Daily Archives: September 22, 2009

What’s the collective noun for cataclysms?

As Melmoth was pondering whether, in the wake of World of Warcraft’s Cataclysm, Turbine might revisit the starter areas of Lord of the Rings Online to represent the scouring of the Shire, news has started to reach us that other games are planning on far-reaching changes to their worlds…

Age of Conan, following Warcraft’s lead, have announced that a dragon will rise and sunder the earth. Unlike WoW, though, the starter area will remain unaffected as the dragon rampages around, destroys the rest of the world, and leaves only Tortage (also known as “that bit at the start that’s quite good for the first twenty levels”).

EVE Online are taking advantage of the launch of DUST 514 to introduce the New New Player Experience, a more gentle tutorial for the complex and brutal universe of EVE. Early feedback is positive about the ability to connect a console gamepad to control your spaceship, but players are strongly critical of the blue shell, insisting that it should be nerfed to stop skilled players building up a good lead then being hit on the final corner and losing to Bowser.

Lineage II are planning the most radical in-game overhaul yet, removing the need for players to grind through 10,000 Turek Orcs to level up. Instead they’ll have to grind through 10,000 Kerut Orcs, who wear slightly different hats.

City of Heroes are launching an unprecedented comic-based game event, where Alien Space Bats travel through time and assassinate a politician, turning the world against heroes and forcing players in the present day to battle for their lives against giant robots while trying to find a way of travelling back to stop the Alien Space Bats.
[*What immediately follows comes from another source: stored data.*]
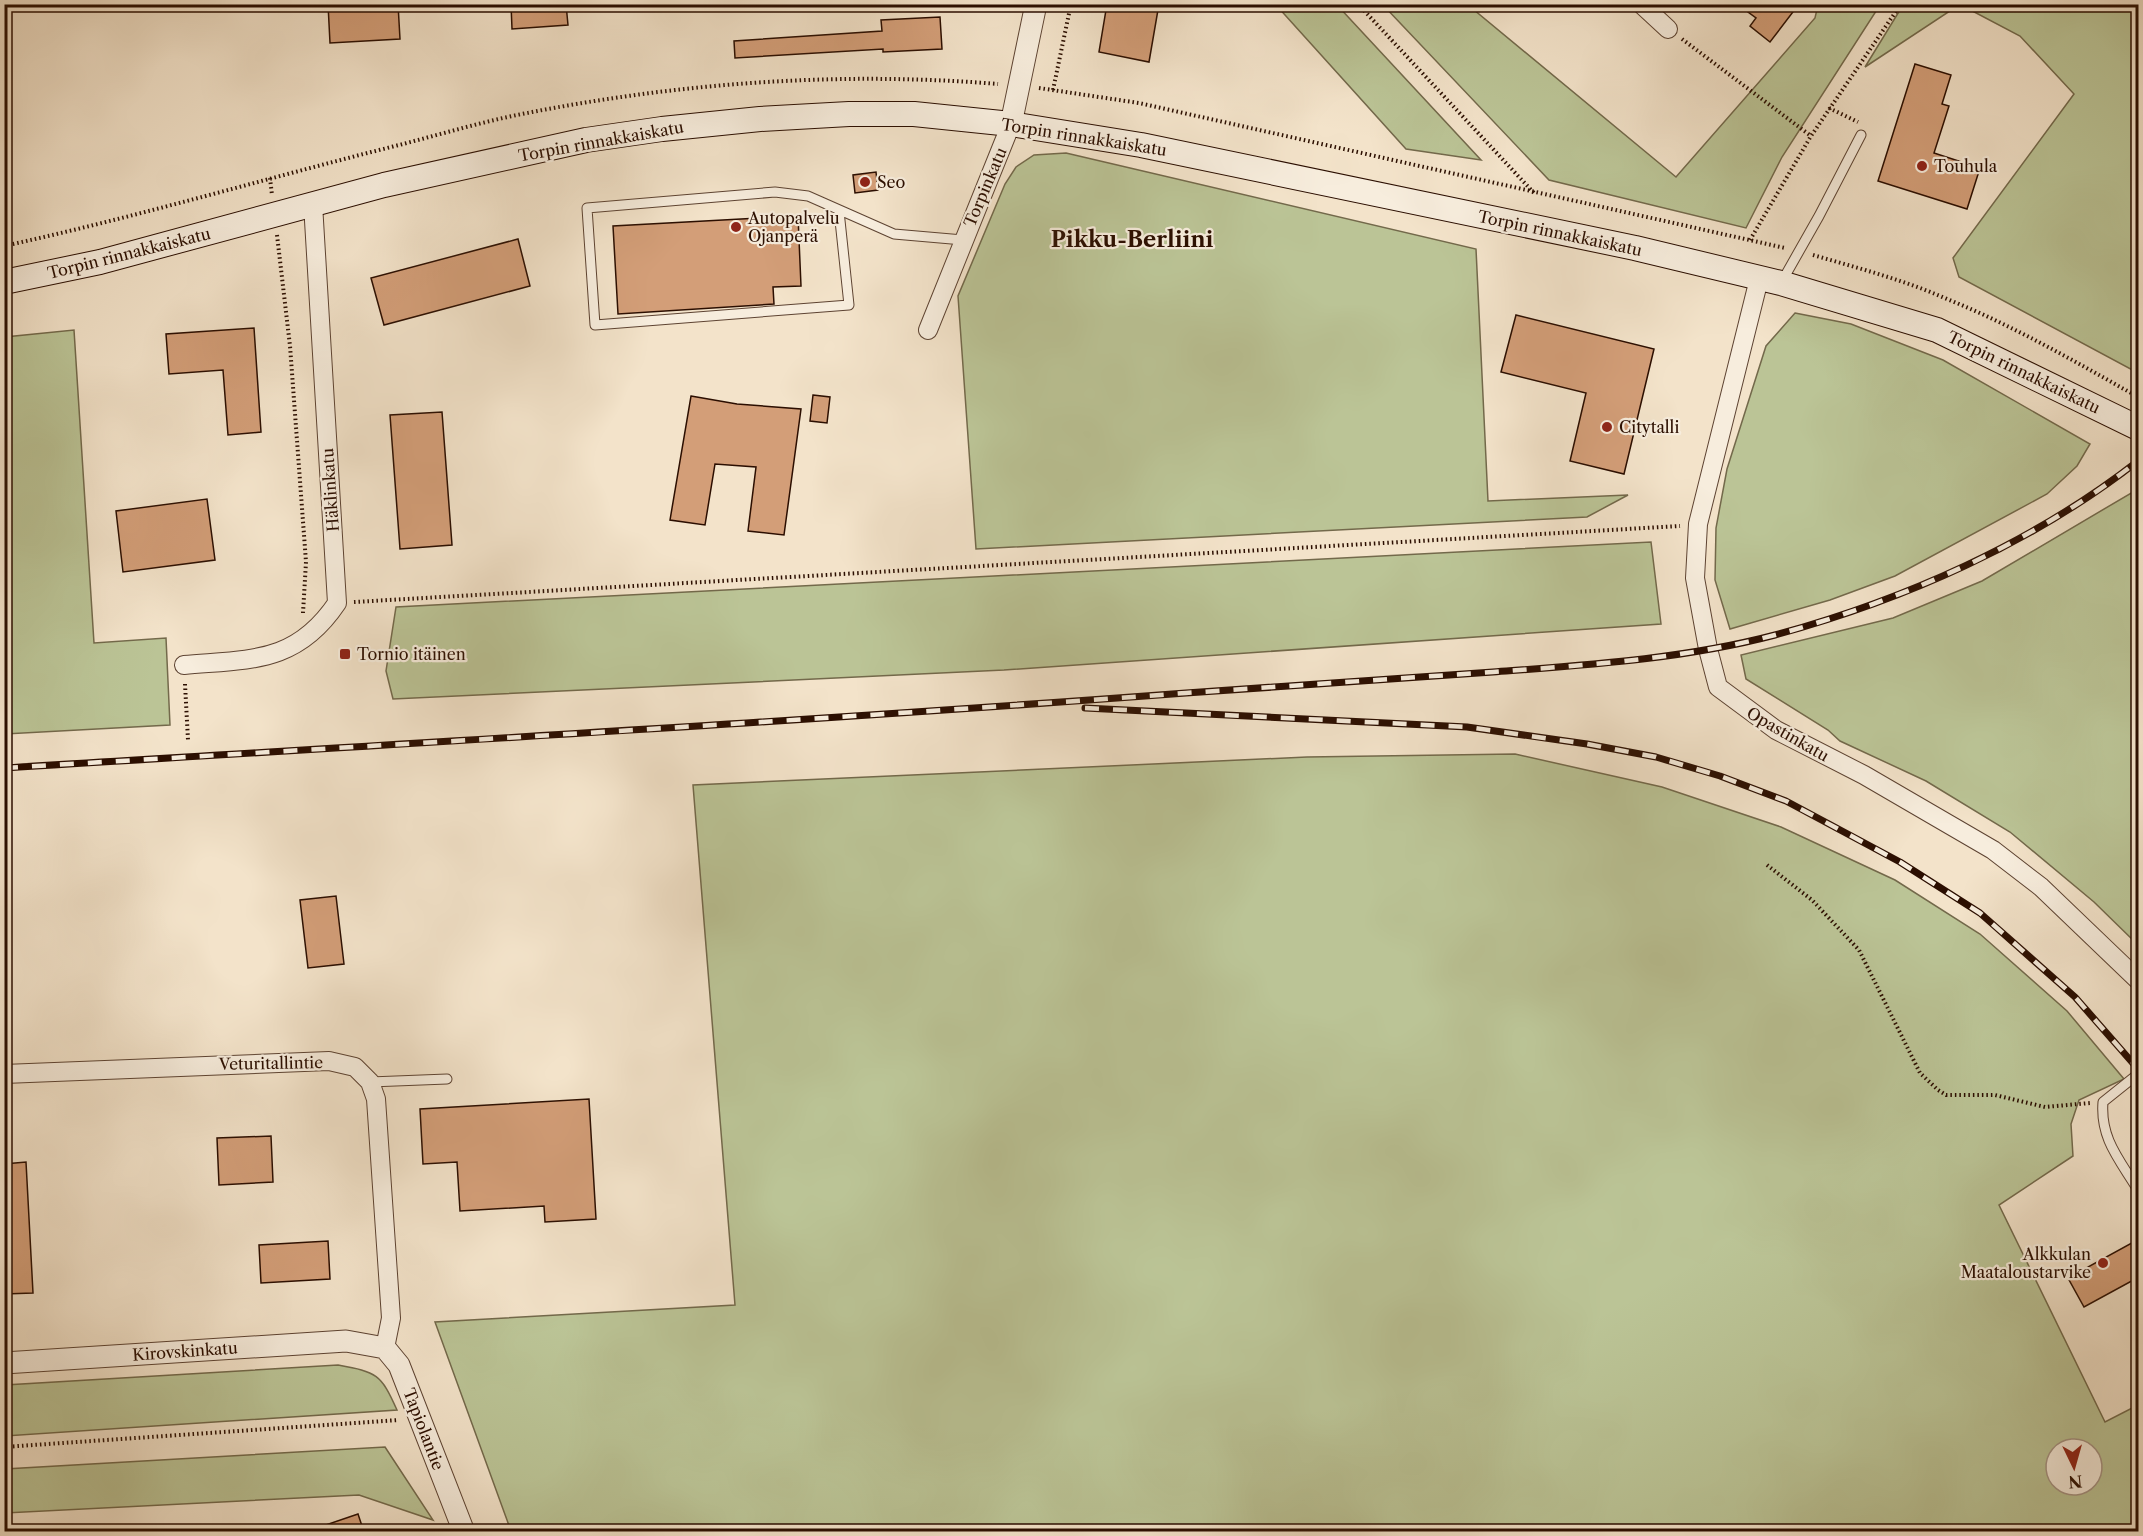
<svg xmlns="http://www.w3.org/2000/svg" width="2143" height="1536" font-family="'Libre Caslon Text',serif">
<style>
.green{fill:#bbc496;stroke:#73694b;stroke-width:1.5;fill-rule:evenodd}
.building{fill:#d39e78;stroke:#2b0e00;stroke-width:1.5}
.lines{fill:none;stroke-linecap:round;stroke-linejoin:round}
.service-casing{stroke:#5d4332;stroke-width:11}
.minor-casing{stroke:#5d4332;stroke-width:20}
.tertiary-casing{stroke:#5d4332;stroke-width:23}
.secondary-casing{stroke:#2b0e00;stroke-width:26}
.path{stroke:#2b0e00;stroke-width:4;stroke-dasharray:1.5 3;stroke-linecap:butt}
.service{stroke:#f7eddd;stroke-width:9}
.minor{stroke:#f7eddd;stroke-width:18}
.tertiary{stroke:#f7eddd;stroke-width:21}
.secondary{stroke:#f7eddd;stroke-width:24}
.rail-casing{stroke:#2b0e00;stroke-width:7}
.rail{stroke:#f7eddd;stroke-width:4.5;stroke-dasharray:14;stroke-linecap:butt}
.poi-dot{fill:#8f2418;stroke:#f7eddd;stroke-width:2}
.labels{text-anchor:middle;stroke-width:4.5;stroke-linejoin:round;paint-order:stroke}
.street-label{font-size:16px;fill:#2b0e00;stroke:#f7eddd}
.poi-label{font-size:16px;fill:#2b0e00;stroke:#f7eddd;text-anchor:start}
.district-label{font-size:22px;font-weight:bold;fill:#2b0e00;stroke:#f7eddd}
</style>
<rect width="100%" height="100%" fill="#f3e3ca"/>
<filter id="stains"><feTurbulence type="fractalNoise" baseFrequency=".00333" numOctaves="4"/><feColorMatrix values="0 0 0 0 .2 0 0 0 0 .09 0 0 0 0 .02 0 0 0 .5 -.17"/></filter>
<radialGradient id="worn" r=".72"><stop offset=".6" stop-color="#630" stop-opacity="0"/><stop offset="1" stop-color="#630" stop-opacity=".3"/></radialGradient>
<path class="green" d="M1276 5H1337L1481 160 1406 149Z
M1383 5H1468L1676 177 1815 18 1818 5H1880L1782 157 1746 228 1549 180Z
M1903 5H1959L1865 67Z
M1961 5H2138V373L1959 277 1953 258 2074 94 2020 36Z
M1066 153 1476 249 1488 501 1628 495 1587 517 976 549 958 296 1005 184 1016 167 1034 155Z
M1795 313 1851 324 1943 360 2090 444 2077 466 2047 494 1895 576 1830 600 1730 629 1715 580 1716 528 1727 469 1766 346Z
M74 330 94 643 166 638 170 725 5 734V337Z
M2138 489V945L2094 902 2010 832 1926 781 1840 741 1828 730 1746 679 1741 655 1893 618 1982 581Z
M1651 542 1661 624 1004 670 393 699 386 671 396 607Z
M1515 754 1662 787 1781 827 1895 880 1980 934 2067 1011 2124 1079 2079 1100 2071 1124 2073 1156 1999 1205 2105 1422 2138 1405V1531H511L435 1322 735 1305 693 785 1307 757ZM2056 1449H2092V1485H2056Z
M338 1365C377 1372 381 1374 397 1410L5 1436V1385Z
M385 1447 433 1520 359 1495 5 1513V1469Z"/>
<path class="building" d="M328 4H398L400 39 330 43Z
M511 4H566L568 25 512 29Z
M1107 4H1159L1149 62 1099 52Z
M1737 4H1799L1770 42 1750 26 1756 18Z
M940 17 942 49 883 52V49L735 58 734 41 882 31 881 20Z
M1915 64 1951 75 1942 104 1949 106 1934 153 1980 168 1967 209 1878 181Z
M876 172 878 190 855 193 853 175Z
M798 216 801 286 773 287 774 304 618 314 613 226Z
M518 239 530 286 384 325 371 278Z
M1516 315 1654 349 1624 474 1570 461 1586 393 1501 372Z
M254 328 261 432 228 435 223 370 169 374 166 334Z
M813 395 830 397 827 423 810 421Z
M691 396 737 404 801 409 784 535 748 531 756 467 715 464 705 525 670 520Z
M442 412 452 545 400 549 390 415Z
M207 499 215 560 123 572 116 511Z
M336 896 344 964 308 968 300 900Z
M589 1099 596 1219 545 1222 544 1206 460 1211 457 1162 423 1164 420 1109Z
M271 1136 273 1182 219 1185 217 1138Z
M26 1162 33 1293 4 1294V1164Z
M2139 1239V1277L2084 1307 2068 1278Z
M328 1241 330 1279 261 1283 259 1245Z
M358 1514 364 1532H315L314 1529Z"/>
<g class="lines">
<g class="service-casing">
<path id="service" d="M839 211 849 305 595 325 587 208 775 192 808 196 894 234 963 240
M1781 283 1819 216 1861 135
M2138 1074 2103 1102C2100 1139 2120 1160 2138 1190
M370 1082 447 1079"/>
</g>
<g class="minor-casing">
<path id="minor" d="M1641 4 1668 29
M1759 279 1698 524 1695 578 1708 649 1718 687 1776 730 1864 775 1993 850 2041 887 2138 980
M928 330 1011 124
M184 665C250 659 296 664 337 603L313 204
M4 1074 329 1061 355 1067 370 1082 376 1099 391 1318 385 1348"/>
</g>
<g class="tertiary-casing">
<path id="tertiary" d="M1011 124 1036 4
M4 1363 346 1341 385 1348 399 1365 464 1532"/>
</g>
<g class="secondary-casing">
<path id="secondary" d="M4 282 100 262 384 185 586 140 662 129 760 119 849 114H914L1011 124 1141 145 1635 248 1781 283 1937 330 2138 428"/>
</g>
<path class="path" d="M1358 4 1534 193
M1682 39 1811 136
M1039 88 1139 103 1785 248
M1053 90 1071 4
M1829 108 1858 122
M270 178 272 195
M277 235 290 346 306 562 303 613
M1750 240 1811 136 1901 4
M4 246C137 217 267 178 399 145 438 135 478 123 517 115 676 83 837 71 998 84
M1813 255C1858 268 1904 280 1947 299 2014 326 2076 362 2138 397
M354 602 1680 526
M185 684 188 740
M1767 865 1812 900 1859 950 1920 1073 1938 1090 1946 1095H1995L2045 1107 2090 1103
M4 1447 399 1420"/>
<use href="#service" class="service"/>
<use href="#minor" class="minor"/>
<use href="#tertiary" class="tertiary"/>
<use href="#secondary" class="secondary"/>
<g class="rail-casing">
<path id="rail" d="M1085 708 1467 727 1587 744 1656 757 1720 776 1786 801 1900 862 1980 913 2075 997 2138 1069
M4 768C398 744 793 722 1186 693 1288 686 1390 679 1493 672 1586 665 1684 659 1775 635 1904 600 2033 543 2138 461"/>
</g>
<use href="#rail" class="rail"/>
</g>
<g class="poi-dot">
<circle cx="1922" cy="166" r="6"/>
<circle cx="865" cy="182" r="6"/>
<circle cx="736" cy="227" r="6"/>
<circle cx="1607" cy="427" r="6"/>
<rect x="339" y="648" width="12" height="12" rx="3"/>
<circle cx="2103" cy="1263" r="6"/>
</g>
<g class="labels">
<g class="street-label">
<text transform="translate(1084 137) rotate(9)" y="6">Torpin rinnakkaiskatu</text>
<text transform="translate(601 141) rotate(-10)" y="6">Torpin rinnakkaiskatu</text>
<text transform="translate(985 187) rotate(-67)" y="6">Torpinkatu</text>
<text transform="translate(1560 233) rotate(12)" y="6">Torpin rinnakkaiskatu</text>
<text transform="translate(129 253) rotate(-14)" y="6">Torpin rinnakkaiskatu</text>
<text transform="translate(2024 372) rotate(26)" y="6">Torpin rinnakkaiskatu</text>
<text transform="translate(330 490) rotate(-94)" y="6">Häklinkatu</text>
<text transform="translate(1788 734) rotate(30)" y="6">Opastinkatu</text>
<text transform="translate(271 1063) rotate(-1)" y="6">Veturitallintie</text>
<text transform="translate(185 1351) rotate(-4)" y="6">Kirovskinkatu</text>
<text transform="translate(424 1429) rotate(69)" y="6">Tapiolantie</text>
</g>
<g class="poi-label">
<text x="1934" y="172">Touhula</text>
<text x="877" y="188">Seo</text>
<text x="748" y="224">Autopalvelu<tspan x="748" dy="18">Ojanperä</tspan></text>
<text x="1619" y="433">Citytalli</text>
<text x="357" y="660">Tornio itäinen</text>
<text x="2091" y="1260" text-anchor="end">Alkkulan<tspan x="2091" dy="18">Maataloustarvike</tspan></text>
</g>
<g class="district-label">
<text x="1132" y="247">Pikku-Berliini</text>
</g>
</g>
<rect width="2143" height="1536" fill="none" stroke="#f3e3ca" stroke-width="24"/>
<rect x="6" y="6" width="2131" height="1524" fill="none" stroke="#2b0e00" stroke-width="3"/>
<rect x="12" y="12" width="2119" height="1512" fill="none" stroke="#2b0e00" stroke-width="1.5"/>
<g transform="translate(2074 1467) rotate(175)"><circle r="28" fill="#f7eddd" stroke="#a59485" stroke-width="1.5"/>
<path d="M0-4.5L10 22L0 15L-10 22Z" fill="#8f2418"/>
<text y="-9" font-size="16" font-weight="bold" text-anchor="middle" fill="#2b0e00">N</text>
</g>
<rect width="100%" height="100%" filter="url(#stains)"/>
<rect width="100%" height="100%" fill="url(#worn)"/>
</svg>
Nobody really notices amongst the other 73 parallel worlds, including The One Where The Axis Won World War II, The One Where The South Won The Civil War, and The One Where Tottenham Won The 1987 Cup Final.

Dungeons and Dragons Online unleashed strange and powerful “Unlimited” magicks across Eberron, and though nothing had obviously changed in their wake, close inspection revealed little price labels attached to everything.

Auto Assault are planning to re-launch with an amazing world-changing event: as the post-apocalyptic nuclear wasteland of the original game didn’t work out so well, an alien terraforming pod lands on Earth, restoring it to a green and pleasant environment populated by pre-war survivors who emerged from cryogenic storage somewhere. Centuries after that event the players take control of their original bio-mechanical cyborgs or green-skinned mutants, emerging from cryogenic storage themselves to face tough new challenges in the reborn world such as commuting to work in their be-weaponed war cars without picking up a speeding ticket, and negotiating the drive-thru counter of their local burger joint.

Aion in a brave move decided to skip the initial revision of the game that was released in Asia and launched in the West with the world of Atreia intact and a sundering cataclysm of epic proportions built into their server system instead.

Club Penguin are getting in on the act with Penguinaclysm, which will see a giant electric Mecha-Penguin storming around The Plaza chucking snowballs everywhere. Players are expected to be generally (*_*) or (o.O) with a bit of (?_?)

Darkfall are also set to overhaul their starting area, finally introducing proper impact PvP. Unlike the original namby-pamby system put in to appease pathetic losers who can’t handle a real game, where death merely results in a bit of lost loot, Darkfall: Teh Ubahclysm introduces permadeath. Not some sort of rubbish pseudo-permadeath either; if you’re killed by another player then your character can’t be resurrected, your account is banned so you can’t create a new character, your credit cards are blacklisted so you can’t create a new account, and an Aventurine employee comes round your house and smashes your PC up with a baseball bat. Eurogamer’s re-review of the game awards it a score of 9/10.